EXCERPT PROVIDED –

---*---

Predicting Third-Base Coach Signs with Various Models

(a full, concise set of directions on how to run this project yourself can be found in full_program_command_list.txt)

Baseball is well-known for the signs and signals exchanged between players and coaches throughout the course of a ballgame. A tap of the nose, a swipe of the arm; these could be precise tactical directions for a player or a red herring designed to throw the opposing team off the scent of genuine signs.

After randomly generating a train/test dataset of genuine and red herring signs, this model will aim to classify them as accurately as possible.

The Data

As mentioned above, the data being used for this model is randomly generated. It does not involve movement recognition or video analysis, it instead generates a 'ruleset' for what a genuine sign will be, and then creates an array of 'codes' which identify a series of signs, some genuine, others red herrings.

The code for a single sign consists of four alphbetical characters. The first indicates horizontal location of the sign (left, right, middle), the second indicates vertical location of the sign (upper, lower, middle), the third letter indicates the action being taken (tap, point, etc.), and the final letter indicates the bodypart that all these locations and actions apply to (nose, hat, etc.). An example of this code would be: 'muhc', which transaltes to a horizontal-swipe to the middle-upper chest.

---*---

In the project description above, what does each of the four letters in a single sign's code indicate? List them in order.

SOURCE DATA –
---*---

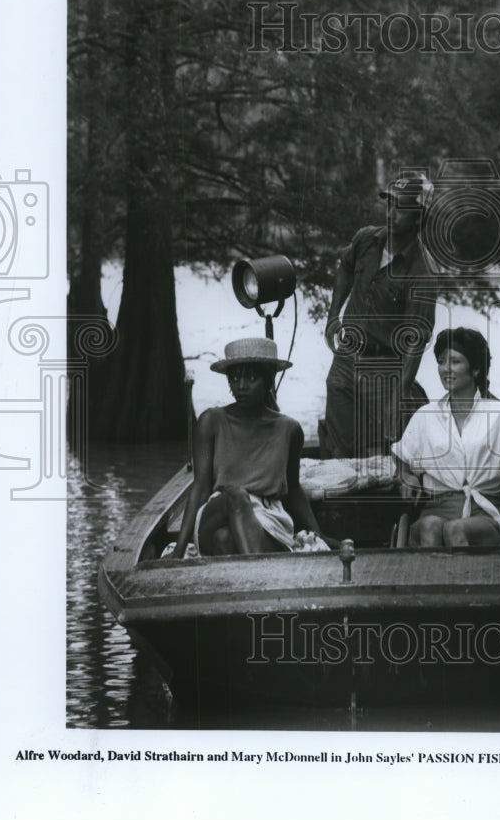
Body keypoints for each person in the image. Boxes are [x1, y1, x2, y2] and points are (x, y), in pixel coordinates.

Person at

---*---

TASK RESULT –
1. The horizontal location of the sign (left, right, middle)
2. The vertical location of the sign (upper, lower, middle)
3. The action being taken (tap, point, etc.)
4. The body part that the locations and action apply to (nose, hat, etc.)